Advisers must focus on retention and nurturing their existing client bank in 2022, according to SimplyBiz Mortgages.
The mortgage club also suggested that a wider adoption of criteria sourcing will be needed from advisers in the technology space across the mortgage market.
Speaking exclusively to MoneyAge, head of strategic development at SimplyBiz Mortgages, Richard Merrett, said that the mortgage market is still coming to terms with a “few years worth of activity in the space of three months” during the pandemic.
“Pre-COVID, we were told the narrative in the market was that the technology nirvana for everybody was going to be lender integration, and that it was going to be the most important thing,” Merrett said.
“During COVID, what actually became most important was having a customer portal and being able to engage with a consumer at all times of day, not having to fill in paperwork, and get around the lack of face-to-face interaction.
“The other most important aspect has been criteria and research, because criteria changed so much. LTV bandings were slipping away by the day, while affordability assessments, bonus criteria, and self-employed criteria were all changing. It was a few years worth of activity in the space of three months. That then took a long time to come back and I still don’t think we’re quite at the full level.”

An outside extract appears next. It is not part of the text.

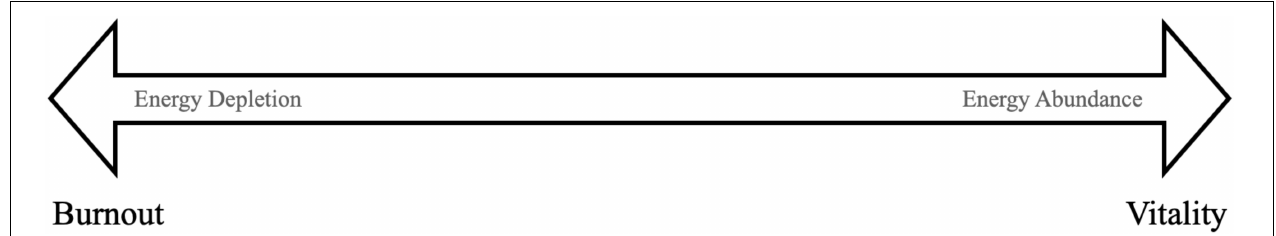
FIGURE 1 | Burnout to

Merrett said that advisers must now consider where their business can come from this year without the stamp duty holiday, and suggested that the most important thing for them will be their “existing customers and client bank”.
“This importance cannot be understated, and firms will need to focus more on not just retention but also nurturing their client bank,” he commented.

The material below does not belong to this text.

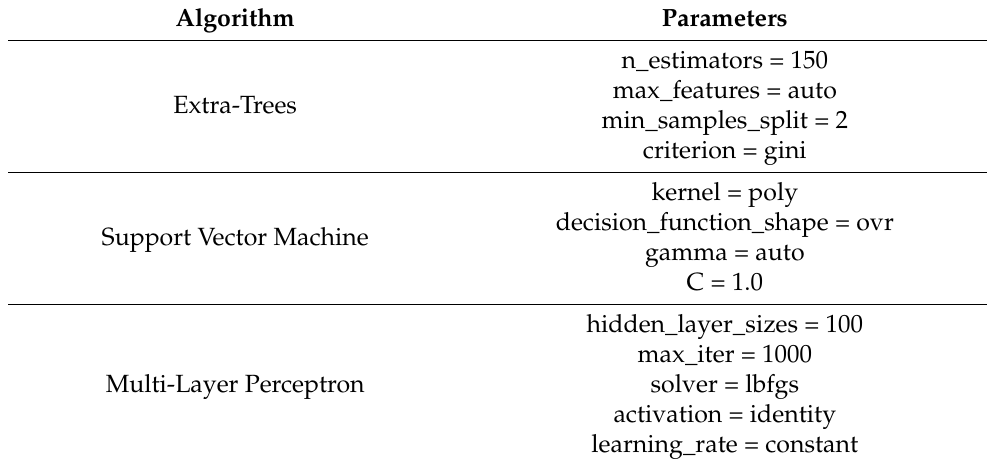
Table 3. Parameters acquired by the grid-search approach for training the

“Because so many people are starting their journey online, the importance of customer advocacy and five-star ratings has become massive. This is something that will become increasingly important currency for intermediaries, because it drives more lead flow, but also if people are starting their journey online it will also boost your online ranking.”
Merrett also suggested the mortgage technology space is now seeing “overwhelming improvement, adoption and articulation” of the importance of criteria and affordability sourcing products.
“What they have, which the world seems to be crying out for, is swathes of consumer data where people are doing searches all the time,” he said. “On affordability, we’ve seen different trends with lenders being used because you can get a better outcome with certain ones than others.
“On criteria, we’ve seen that the things that have been most searched for has been all over the place and it’s come in waves to a certain extent. The importance of being able to narrow the funnel in terms of your research as an adviser cannot be underestimated either.”
Merrett added: “The adoption of criteria sourcing will become increasingly important, because both lenders and tech companies have put a lot of money behind it. However, adoption at the moment is pretty poor. I think a lot of that comes from the clarity that brokers have, and I think this is something we need to watch in the technology space.”